Se considérant extrêmement choyé par la vie, René Goyer, président des Résidences funéraires Goyer, dont le siège social est situé à Saint-Eustache, s’est toujours fait un devoir, au fil des années, de redonner à la société en s’impliquant dans plusieurs causes. Et parmi les nombreuses qu’il a appuyées au fil des ans, il y a celle de la Fondation Sercan qu’il préside depuis 2011; une cause qui lui tient particulièrement à cœur.
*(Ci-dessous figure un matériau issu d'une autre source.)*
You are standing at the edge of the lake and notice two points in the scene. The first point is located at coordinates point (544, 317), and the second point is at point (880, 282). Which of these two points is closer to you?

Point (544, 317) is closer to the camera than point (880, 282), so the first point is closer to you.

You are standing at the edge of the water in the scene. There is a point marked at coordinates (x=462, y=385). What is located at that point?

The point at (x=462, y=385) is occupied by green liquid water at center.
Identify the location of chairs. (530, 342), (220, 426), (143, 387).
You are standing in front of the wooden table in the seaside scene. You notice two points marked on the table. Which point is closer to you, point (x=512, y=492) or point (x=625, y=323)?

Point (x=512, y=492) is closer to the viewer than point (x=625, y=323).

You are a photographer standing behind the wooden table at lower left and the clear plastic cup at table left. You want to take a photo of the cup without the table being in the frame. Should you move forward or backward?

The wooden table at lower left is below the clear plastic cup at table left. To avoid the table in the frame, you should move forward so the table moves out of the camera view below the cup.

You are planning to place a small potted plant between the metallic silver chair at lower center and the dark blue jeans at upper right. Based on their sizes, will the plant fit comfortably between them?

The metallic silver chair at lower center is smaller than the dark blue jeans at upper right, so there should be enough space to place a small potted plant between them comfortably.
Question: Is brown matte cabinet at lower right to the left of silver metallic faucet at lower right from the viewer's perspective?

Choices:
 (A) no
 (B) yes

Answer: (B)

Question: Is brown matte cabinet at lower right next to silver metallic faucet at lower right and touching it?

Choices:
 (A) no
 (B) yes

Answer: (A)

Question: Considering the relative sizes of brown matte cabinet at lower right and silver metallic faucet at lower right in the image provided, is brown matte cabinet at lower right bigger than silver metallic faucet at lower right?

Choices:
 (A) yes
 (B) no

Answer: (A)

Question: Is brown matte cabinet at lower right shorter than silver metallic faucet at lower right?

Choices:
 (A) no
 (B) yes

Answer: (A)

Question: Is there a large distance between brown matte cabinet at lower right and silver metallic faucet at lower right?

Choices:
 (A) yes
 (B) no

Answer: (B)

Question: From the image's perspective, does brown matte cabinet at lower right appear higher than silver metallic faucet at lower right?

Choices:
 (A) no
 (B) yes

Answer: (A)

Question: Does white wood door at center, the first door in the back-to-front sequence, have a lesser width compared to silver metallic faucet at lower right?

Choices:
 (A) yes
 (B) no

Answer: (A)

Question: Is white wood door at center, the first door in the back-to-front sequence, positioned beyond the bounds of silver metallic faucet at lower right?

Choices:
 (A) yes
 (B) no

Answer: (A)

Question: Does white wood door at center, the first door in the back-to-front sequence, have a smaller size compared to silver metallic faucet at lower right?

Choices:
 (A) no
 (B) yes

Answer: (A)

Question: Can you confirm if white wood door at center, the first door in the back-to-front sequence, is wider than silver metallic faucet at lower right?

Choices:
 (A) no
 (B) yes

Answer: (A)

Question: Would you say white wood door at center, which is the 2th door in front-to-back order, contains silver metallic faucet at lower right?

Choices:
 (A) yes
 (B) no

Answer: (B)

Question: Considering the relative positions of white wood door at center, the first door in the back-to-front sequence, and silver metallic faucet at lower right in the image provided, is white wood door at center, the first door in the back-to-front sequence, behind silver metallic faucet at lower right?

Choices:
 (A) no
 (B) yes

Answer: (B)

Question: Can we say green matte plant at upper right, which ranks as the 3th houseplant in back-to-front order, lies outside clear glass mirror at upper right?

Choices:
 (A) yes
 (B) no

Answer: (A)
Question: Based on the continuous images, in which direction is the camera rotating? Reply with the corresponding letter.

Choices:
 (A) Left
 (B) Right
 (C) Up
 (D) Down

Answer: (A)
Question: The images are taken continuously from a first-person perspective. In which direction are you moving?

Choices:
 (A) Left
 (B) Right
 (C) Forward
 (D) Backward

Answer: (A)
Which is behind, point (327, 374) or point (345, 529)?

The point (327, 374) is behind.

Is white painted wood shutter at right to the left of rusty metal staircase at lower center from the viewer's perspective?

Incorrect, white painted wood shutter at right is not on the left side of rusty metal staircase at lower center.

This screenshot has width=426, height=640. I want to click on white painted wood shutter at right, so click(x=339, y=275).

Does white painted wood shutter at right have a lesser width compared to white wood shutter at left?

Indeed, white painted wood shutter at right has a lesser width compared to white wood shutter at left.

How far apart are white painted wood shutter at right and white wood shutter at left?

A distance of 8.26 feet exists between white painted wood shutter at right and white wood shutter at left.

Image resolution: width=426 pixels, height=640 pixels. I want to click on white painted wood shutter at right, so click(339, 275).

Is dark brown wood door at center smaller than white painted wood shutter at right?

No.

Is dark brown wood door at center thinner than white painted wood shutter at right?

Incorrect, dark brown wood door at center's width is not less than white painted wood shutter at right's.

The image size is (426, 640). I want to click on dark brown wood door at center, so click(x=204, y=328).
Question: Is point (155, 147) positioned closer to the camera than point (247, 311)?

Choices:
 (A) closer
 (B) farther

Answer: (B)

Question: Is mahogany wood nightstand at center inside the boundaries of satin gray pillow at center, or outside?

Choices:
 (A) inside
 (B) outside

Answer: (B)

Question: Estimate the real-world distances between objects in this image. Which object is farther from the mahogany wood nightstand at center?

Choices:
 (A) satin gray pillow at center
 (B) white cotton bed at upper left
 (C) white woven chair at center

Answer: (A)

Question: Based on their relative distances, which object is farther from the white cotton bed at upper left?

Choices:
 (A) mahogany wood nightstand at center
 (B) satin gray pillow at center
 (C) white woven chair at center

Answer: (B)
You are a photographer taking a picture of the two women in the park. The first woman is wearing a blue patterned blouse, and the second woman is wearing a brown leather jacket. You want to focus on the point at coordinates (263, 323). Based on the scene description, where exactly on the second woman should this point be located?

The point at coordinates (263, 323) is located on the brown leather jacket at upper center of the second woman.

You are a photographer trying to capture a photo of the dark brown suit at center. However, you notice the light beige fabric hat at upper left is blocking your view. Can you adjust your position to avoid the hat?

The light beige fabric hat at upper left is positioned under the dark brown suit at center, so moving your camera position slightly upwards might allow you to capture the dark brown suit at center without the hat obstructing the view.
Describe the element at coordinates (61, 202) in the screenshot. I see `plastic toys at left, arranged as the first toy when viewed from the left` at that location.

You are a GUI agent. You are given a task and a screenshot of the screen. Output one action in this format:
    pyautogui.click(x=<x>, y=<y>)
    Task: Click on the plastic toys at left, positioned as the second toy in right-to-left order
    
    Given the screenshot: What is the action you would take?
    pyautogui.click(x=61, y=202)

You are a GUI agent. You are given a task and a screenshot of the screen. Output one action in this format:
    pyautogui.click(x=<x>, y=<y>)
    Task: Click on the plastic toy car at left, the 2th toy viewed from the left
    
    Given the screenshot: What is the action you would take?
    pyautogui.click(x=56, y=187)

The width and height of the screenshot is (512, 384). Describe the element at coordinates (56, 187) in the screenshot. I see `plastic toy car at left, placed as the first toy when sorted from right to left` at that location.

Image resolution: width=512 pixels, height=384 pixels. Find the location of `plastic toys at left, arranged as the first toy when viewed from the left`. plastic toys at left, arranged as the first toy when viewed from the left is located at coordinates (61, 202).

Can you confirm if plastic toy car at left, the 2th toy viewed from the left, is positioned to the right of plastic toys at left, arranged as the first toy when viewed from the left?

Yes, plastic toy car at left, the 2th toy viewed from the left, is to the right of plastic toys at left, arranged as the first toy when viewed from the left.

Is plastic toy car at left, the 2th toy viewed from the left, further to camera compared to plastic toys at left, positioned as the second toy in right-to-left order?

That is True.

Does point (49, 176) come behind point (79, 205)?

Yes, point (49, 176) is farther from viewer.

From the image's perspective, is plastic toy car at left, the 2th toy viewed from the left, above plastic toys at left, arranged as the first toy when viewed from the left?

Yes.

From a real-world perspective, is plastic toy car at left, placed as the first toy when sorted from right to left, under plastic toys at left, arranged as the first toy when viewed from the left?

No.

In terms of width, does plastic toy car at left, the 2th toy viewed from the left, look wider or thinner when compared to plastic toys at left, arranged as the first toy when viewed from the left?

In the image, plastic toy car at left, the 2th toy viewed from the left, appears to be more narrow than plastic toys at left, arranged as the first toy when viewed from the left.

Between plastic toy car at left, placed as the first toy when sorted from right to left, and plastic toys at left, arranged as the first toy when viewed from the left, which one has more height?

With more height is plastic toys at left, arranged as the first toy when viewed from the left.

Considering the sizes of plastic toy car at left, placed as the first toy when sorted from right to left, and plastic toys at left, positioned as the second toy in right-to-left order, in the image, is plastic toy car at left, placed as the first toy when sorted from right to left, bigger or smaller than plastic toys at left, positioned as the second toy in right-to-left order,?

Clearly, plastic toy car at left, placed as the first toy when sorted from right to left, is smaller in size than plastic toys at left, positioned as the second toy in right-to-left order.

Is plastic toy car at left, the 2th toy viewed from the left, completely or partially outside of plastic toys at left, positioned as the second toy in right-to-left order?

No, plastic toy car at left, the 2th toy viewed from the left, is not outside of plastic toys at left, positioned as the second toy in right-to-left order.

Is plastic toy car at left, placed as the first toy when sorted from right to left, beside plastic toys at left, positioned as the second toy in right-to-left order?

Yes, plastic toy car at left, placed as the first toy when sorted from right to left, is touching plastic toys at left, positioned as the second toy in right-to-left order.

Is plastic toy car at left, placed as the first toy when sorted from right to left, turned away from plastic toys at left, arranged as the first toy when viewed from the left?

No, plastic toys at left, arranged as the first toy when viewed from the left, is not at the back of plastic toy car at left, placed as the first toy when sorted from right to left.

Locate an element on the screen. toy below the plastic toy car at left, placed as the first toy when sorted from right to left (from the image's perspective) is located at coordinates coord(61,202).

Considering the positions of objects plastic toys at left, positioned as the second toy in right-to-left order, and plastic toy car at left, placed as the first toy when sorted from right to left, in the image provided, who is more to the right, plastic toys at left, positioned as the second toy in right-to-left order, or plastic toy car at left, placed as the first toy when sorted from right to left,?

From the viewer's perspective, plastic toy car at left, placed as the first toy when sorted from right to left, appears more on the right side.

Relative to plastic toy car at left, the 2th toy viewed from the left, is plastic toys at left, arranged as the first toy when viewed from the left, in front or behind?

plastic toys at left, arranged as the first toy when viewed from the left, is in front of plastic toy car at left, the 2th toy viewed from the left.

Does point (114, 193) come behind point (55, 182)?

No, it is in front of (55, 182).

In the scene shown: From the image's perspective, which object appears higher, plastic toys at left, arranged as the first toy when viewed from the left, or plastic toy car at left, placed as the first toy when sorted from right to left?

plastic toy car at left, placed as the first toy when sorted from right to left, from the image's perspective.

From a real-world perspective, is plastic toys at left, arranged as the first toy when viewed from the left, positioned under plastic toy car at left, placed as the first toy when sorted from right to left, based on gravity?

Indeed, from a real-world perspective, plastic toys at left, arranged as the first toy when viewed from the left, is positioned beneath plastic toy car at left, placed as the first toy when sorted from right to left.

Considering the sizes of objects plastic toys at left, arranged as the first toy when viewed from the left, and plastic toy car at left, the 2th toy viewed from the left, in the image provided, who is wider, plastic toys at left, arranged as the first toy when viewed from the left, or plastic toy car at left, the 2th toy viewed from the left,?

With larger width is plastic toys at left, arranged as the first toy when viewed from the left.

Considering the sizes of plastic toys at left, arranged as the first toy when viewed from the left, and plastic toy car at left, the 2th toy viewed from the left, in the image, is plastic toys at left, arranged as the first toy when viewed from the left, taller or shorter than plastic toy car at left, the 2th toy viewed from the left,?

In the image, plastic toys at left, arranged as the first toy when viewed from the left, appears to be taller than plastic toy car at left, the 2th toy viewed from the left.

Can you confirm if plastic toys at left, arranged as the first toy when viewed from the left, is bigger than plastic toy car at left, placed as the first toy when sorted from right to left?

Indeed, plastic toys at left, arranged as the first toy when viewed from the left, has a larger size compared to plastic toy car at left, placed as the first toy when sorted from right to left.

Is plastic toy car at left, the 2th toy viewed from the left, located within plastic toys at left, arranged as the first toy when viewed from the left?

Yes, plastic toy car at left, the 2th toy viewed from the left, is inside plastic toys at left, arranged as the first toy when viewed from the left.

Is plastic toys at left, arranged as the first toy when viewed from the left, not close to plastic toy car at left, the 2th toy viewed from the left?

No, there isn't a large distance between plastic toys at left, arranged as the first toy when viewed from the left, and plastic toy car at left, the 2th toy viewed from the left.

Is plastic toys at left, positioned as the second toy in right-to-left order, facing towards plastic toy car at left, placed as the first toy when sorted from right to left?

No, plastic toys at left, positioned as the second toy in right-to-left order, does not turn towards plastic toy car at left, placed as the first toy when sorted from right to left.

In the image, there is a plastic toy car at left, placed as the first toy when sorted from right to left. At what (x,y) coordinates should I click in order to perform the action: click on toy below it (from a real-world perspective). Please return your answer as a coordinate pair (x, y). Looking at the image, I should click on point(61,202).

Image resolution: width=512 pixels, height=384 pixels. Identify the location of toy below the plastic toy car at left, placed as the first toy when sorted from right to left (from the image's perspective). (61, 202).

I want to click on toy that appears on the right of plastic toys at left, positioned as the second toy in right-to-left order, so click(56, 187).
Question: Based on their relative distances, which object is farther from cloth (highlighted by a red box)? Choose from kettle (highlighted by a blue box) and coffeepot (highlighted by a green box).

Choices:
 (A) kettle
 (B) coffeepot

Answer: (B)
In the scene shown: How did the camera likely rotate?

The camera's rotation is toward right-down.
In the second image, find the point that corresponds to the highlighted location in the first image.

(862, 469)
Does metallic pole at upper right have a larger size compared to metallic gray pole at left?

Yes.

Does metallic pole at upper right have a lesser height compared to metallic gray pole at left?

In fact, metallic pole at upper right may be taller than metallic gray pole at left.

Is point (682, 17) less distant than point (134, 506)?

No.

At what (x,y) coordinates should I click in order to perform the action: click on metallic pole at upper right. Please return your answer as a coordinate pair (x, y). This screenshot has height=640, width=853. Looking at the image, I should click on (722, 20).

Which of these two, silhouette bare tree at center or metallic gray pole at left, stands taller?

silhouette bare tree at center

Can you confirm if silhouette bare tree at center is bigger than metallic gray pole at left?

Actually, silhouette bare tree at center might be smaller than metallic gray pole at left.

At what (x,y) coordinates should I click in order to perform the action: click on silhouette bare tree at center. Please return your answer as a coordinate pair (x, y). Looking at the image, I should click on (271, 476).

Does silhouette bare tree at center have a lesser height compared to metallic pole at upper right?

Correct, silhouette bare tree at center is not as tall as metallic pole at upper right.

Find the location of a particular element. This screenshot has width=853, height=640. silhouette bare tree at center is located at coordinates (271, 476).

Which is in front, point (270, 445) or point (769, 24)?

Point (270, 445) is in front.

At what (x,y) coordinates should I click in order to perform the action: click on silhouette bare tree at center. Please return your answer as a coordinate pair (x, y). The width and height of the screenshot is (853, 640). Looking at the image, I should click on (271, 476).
«Beaucoup de mes amis sont morts d’un cancer et c’est une maladie qui frappe de plus en plus de gens. Pour moi, une personne ne peut décéder à l’hôpital. Tu es là pour guérir d’une maladie, pas pour en mourir. Grâce à la Fondation Sercan, les gens ont droit à une fin de vie respectueuse, qu’ils soient là une journée ou quelques mois», dit-il au sujet de cette implication au sein de la Fondation Sercan.

Un parcours qui n’avait pas été prévu

Né en 1957 à Saint-Eustache, René Goyer est détenteur d’un diplôme d’études collégiales (DEC) au collège Lionel-Groulx, à Sainte-Thérèse. Il a aussi suivi un cours de thanatologue à l’Institut médico-légal de Montréal et obtenu son diplôme le 22 septembre 1978. Le lendemain, le 23 septembre 1978, il unissait sa destinée à Diane Charette.

Et de cette union naîtront trois enfants prénommés Geneviève, Benoit et Jonathan. Il est également grand-papa de deux petits-garçons, Lionel et Roméo, et deux autres petits-enfants viendront d’ici peu agrandir la famille Goyer.

Président, donc, des Résidences funéraires Goyer, entreprise que son défunt père Roméo a fondée en 1969, l’homme d’affaires aujourd’hui âgée de 62 ans ne s’attendait pas, en 1979, à l’âge de 22 ans, à en prendre la direction. C’est que son père a succombé, à l’âge de 49 ans, à une crise cardiaque.

«Ce n’était pas ce que j’avais prévu, car je m’apprêtais à aller à l’université à Sherbrooke en comptabilité. J’avais même loué un logement. Une chose est sûre, ma femme s’attendait plus à avoir marié un futur comptable qu’un embaumeur. Mais j’étais le seul dans la famille à pouvoir prendre la relève en raison de ma formation en thanatologie. Dans la vie, rien n’arrive pour rien», de mentionner M. Goyer.

Avec l’aide de sa conjointe, et aujourd’hui celle de ses trois enfants qui œuvrent tous au sein de l’entreprise à différents postes stratégiques, René Goyer peut se montrer fier de ce qu’il a accompli depuis 1979. En plus de compter sur près de 50 employés, son entreprise possède, en effet, sept succursales établies dans les Basses-Laurentides et Laval. Elle est aussi propriétaire de la Maison funéraire Trudel, à Saint-Jérôme.

Un projet d’agrandissement à venir

Mais ce dont René Goyer est surtout fier, c’est d’avoir la possibilité de redonner au suivant, et cela, notamment avec la Fondation Sercan. À titre de président de celle-ci, il a tout particulièrement pris part, à l’automne 2011, à son arrivée, avec 22 autres participants au Défi Kilimandjaro, dont l’objectif était, au départ, 250 000 $; un projet qu’il avait initié à l’époque avec Serge Duthée. C’est plutôt 300 000 $ qui, au final, ont été recueillis, permettant d’augmenter, en janvier 2012, le nombre de lits à la Maison de soins palliatifs Sercan de quatre à sept.

«Actuellement, le projet qui me tient le plus à cœur, c’est l’agrandissement de cette Maison de soins palliatifs pour qu’elle puisse être dotée de 12 lits; un projet que nous travaillons depuis deux ans déjà. Sa réalisation fera d’ailleurs l’objet d’une vaste campagne de financement de l’ordre de 2 M$ sur cinq ans à partir de 2020. Déjà, nous avons acquis les terrains adjacents et approché certains donateurs», de révéler, enthousiaste, celui qui a reçu la Médaille de l’Assemblée nationale du Québec.